▸ **INSTRUCTION**: Copy the listing below word for word, leaving out the pictures.
_ _ _
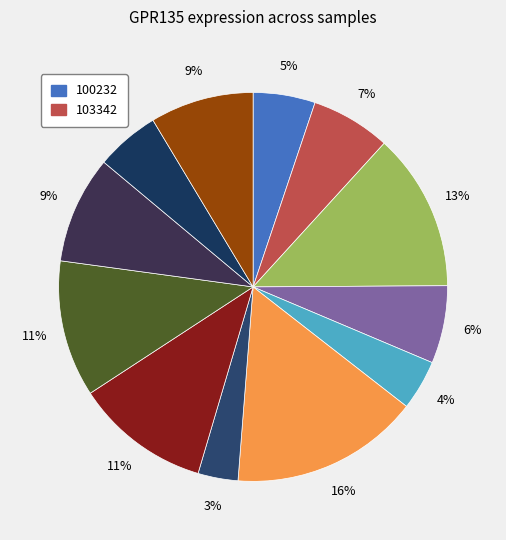

How many segments does this pie chart have?

12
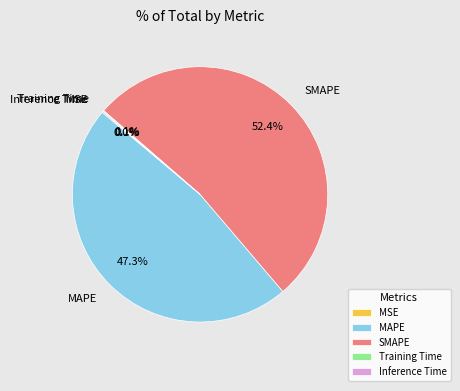

Do MAPE and SMAPE together represent more than half of the pie?

Yes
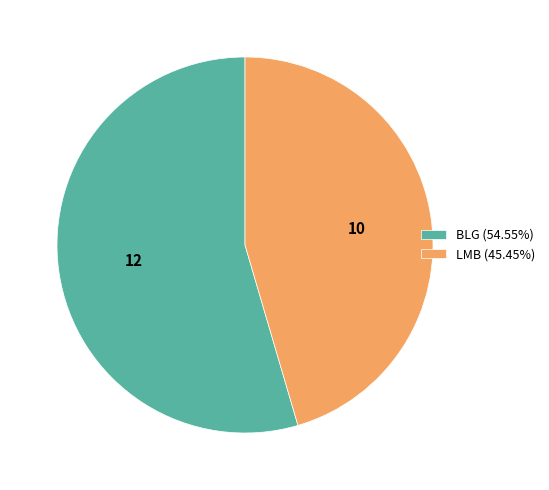

Do 10 and 12 together represent more than half of the pie?

Yes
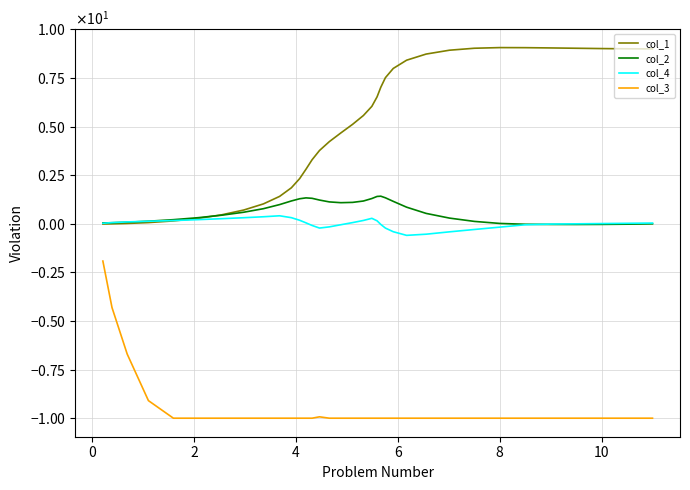

What is the average value of the col_2 series?

0.7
_ _ _
▸ **RESPONSE TO THIS EXERCISE**:
How many segments does this pie chart have?

12

Do MAPE and SMAPE together represent more than half of the pie?

Yes

Do 10 and 12 together represent more than half of the pie?

Yes

What is the average value of the col_2 series?

0.7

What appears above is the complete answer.